On Monday, the Nasdaq-listed GAN announced that it had struck a €149.1m deal for Vincent Group plc, the parent company of Malta-based online gambling operator Coolbet. Assuming regulatory approval, the deal is expected to close in Q1 2021.
GAN said the deal involves €80m (US$95m) in cash and the balance in an exchange of GAN ordinary shares. GAN had US$57.5m (€48.5m) in cash and equivalents as of September 30 but the company said it will “seek new capital in the coming weeks” to shore up its balance sheet.
Coolbet generated revenue of €26m last year, with revenue of €18.6m – split roughly 50/50 between sports betting and casino – and earnings of €500k over the first three quarters of 2020. Coolbet, which boasts gaming licenses in Estonia, Sweden and Malta, currently has around 175 staff, mostly based in Tallinn, Estonia.
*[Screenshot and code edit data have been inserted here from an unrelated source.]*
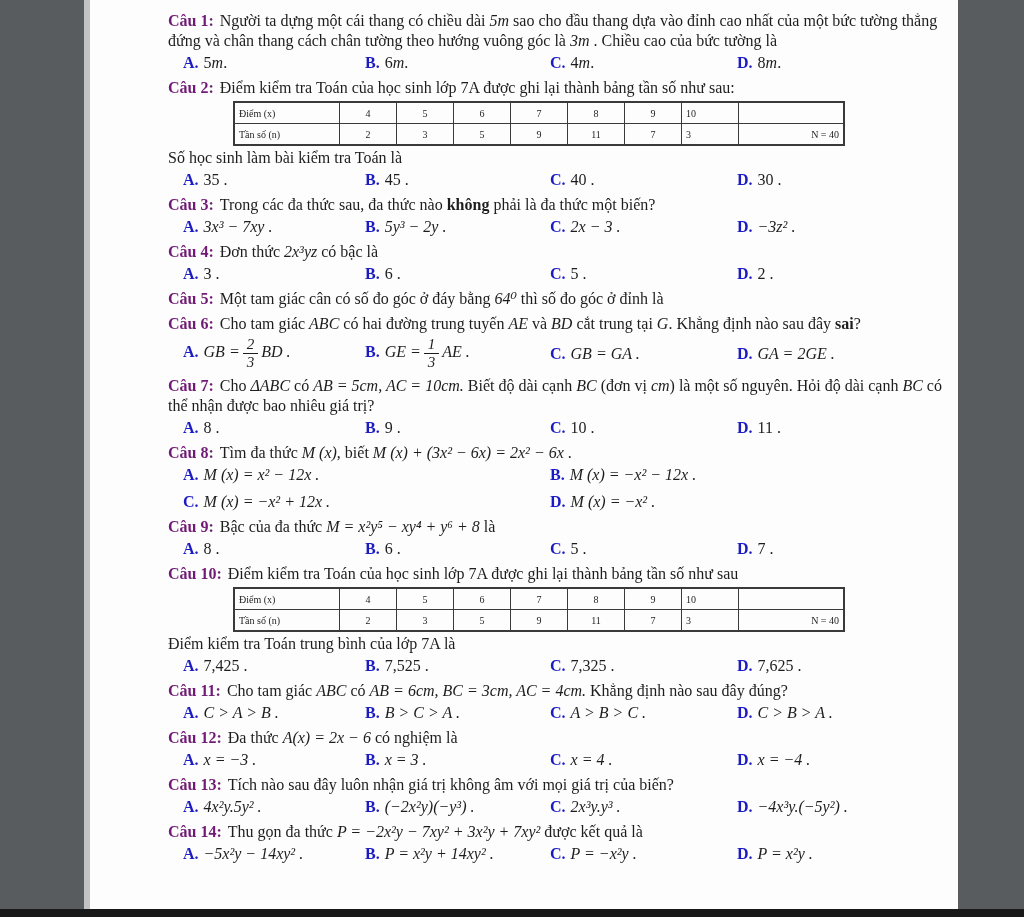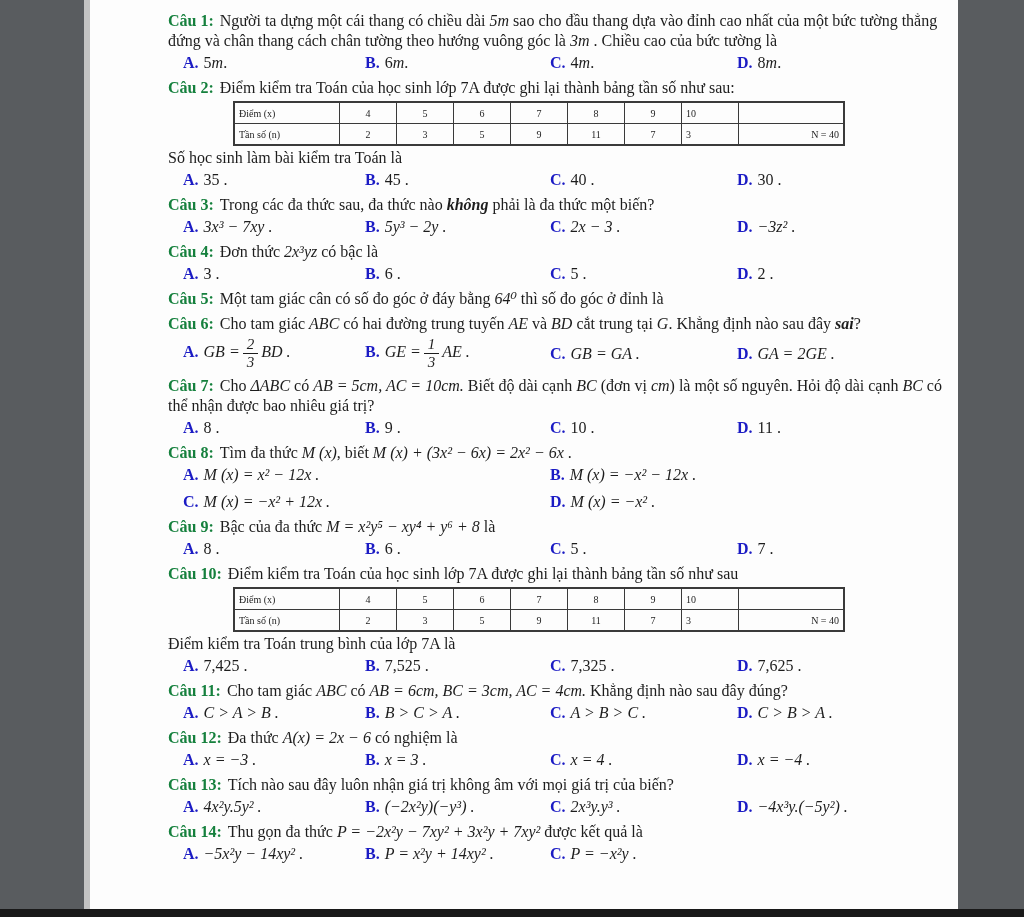--- a/index.html
+++ b/index.html
@@ -21,7 +21,7 @@
 
   .q{margin-top:5px;}
   .qbody,.qpost{line-height:20px;}
-  .qlabel{color:#15803d;font-weight:bold;margin-right:6px;}
+  .qlabel{color:#701a75;font-weight:bold;margin-right:6px;}
   .s-bi{font-weight:bold;font-style:italic;}
   .s-i{font-style:italic;}
   .s-m{font-style:italic;font-family:"Liberation Serif","DejaVu Serif",serif;}

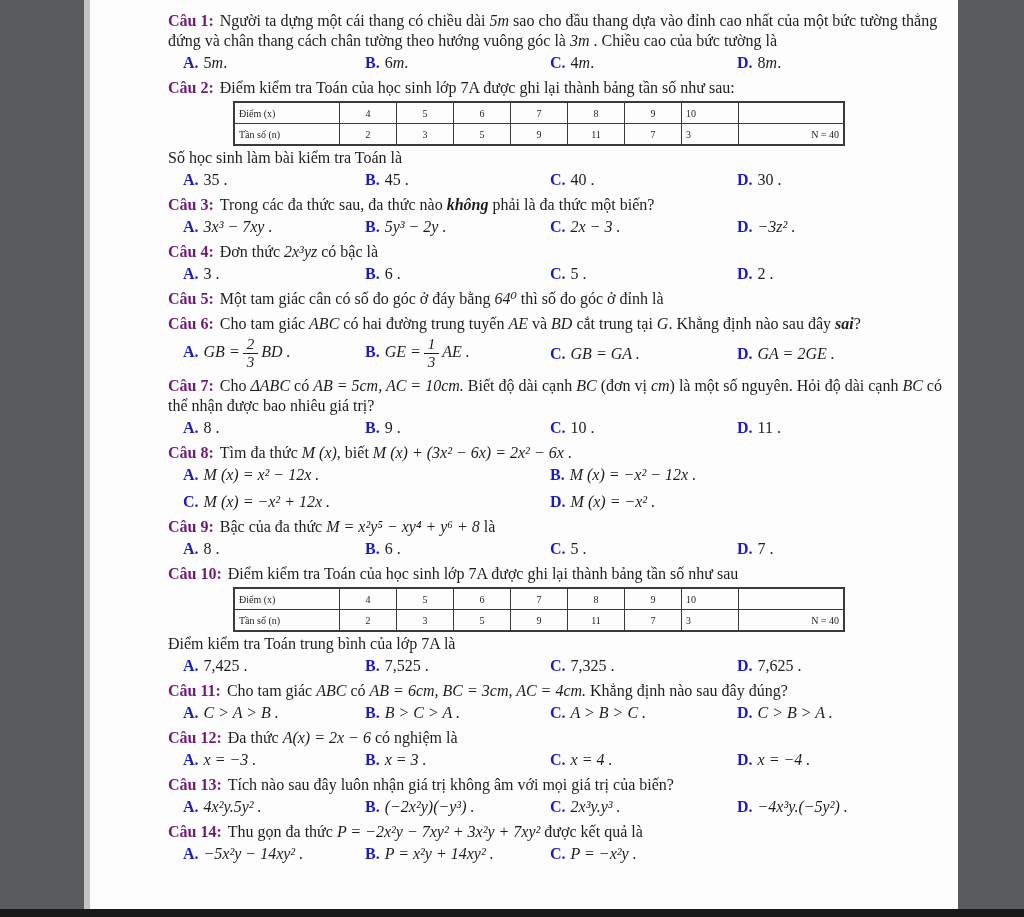--- a/index.html
+++ b/index.html
@@ -22,7 +22,7 @@
   .q{margin-top:5px;}
   .qbody,.qpost{line-height:20px;}
   .qlabel{color:#701a75;font-weight:bold;margin-right:6px;}
-  .s-bi{font-weight:bold;font-style:italic;}
+  .s-bi{font-weight:bold;}
   .s-i{font-style:italic;}
   .s-m{font-style:italic;font-family:"Liberation Serif","DejaVu Serif",serif;}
GAN CEO Dermot Smurfitt said the acquisition was intended to “add a best-in-class sportsbook engine to round out our real money iGaming platform.” GAN is determined to carve out a bigger slice of the rapidly expanding US market by providing “near-turnkey capabilities” to land-based operators looking to make the transition to online betting/iGaming.
The plan is to integrate Coolbet’s offering by H2 2021 but Smurfitt said GAN clients would retain the option of choosing to remain with GAN’s third-party betting vendors or transitioning to the Coolbet product, although Smurfitt hopes clients will choose Coolbet’s “significant competitive advantages.”
Q3 LOSSES MOUNT
GAN investors weren’t overly impressed with the news, as the stock fell nearly 5% in Monday’s after-hours trading. The sell-off followed GAN releasing a third-quarter trading update showing revenue rising 86% year-on-year (+23% from Q2 2020) to US$10.3m during the three months ending September 30. Around 88% of Q3 revenue came from the US market.
Real money iGaming (RMiG) revenue was up 86.3% to $7.7m while Simulated Gaming gained 85.3% to $2.6m. The company credited the RMiG gains in part to ‘multiple deployments’ of its platform in Michigan ahead of state’s imminent launch of online sports betting/iGaming, including GAN’s new partners Churchill Downs Inc and Wynn Resorts.
However, GAN’s cost of sales rose nearly one-third and administrative expenses shot up 255% to $10.4m, largely due to its payroll rising from 141 employees to 215, as well as lingering financial after-effects of the company’s initial public offering this spring.
The effect of these rising costs was a net loss of nearly $4.1m, up from a loss of $1.8m in the same period last year. For the year-to-date, GAN’s net loss stands at $12.4m, up from just $1.54m through the first nine months of 2019.
GAN took a hit midway through Q3 as FanDuel shifted its sports betting operations to its ‘proprietary digital wallet’ at the end of August. Smurfitt said the timing meant GAN “missed the September ramp-up” for NFL betting but online casino revenue had remained “fairly consistent” in terms of market share.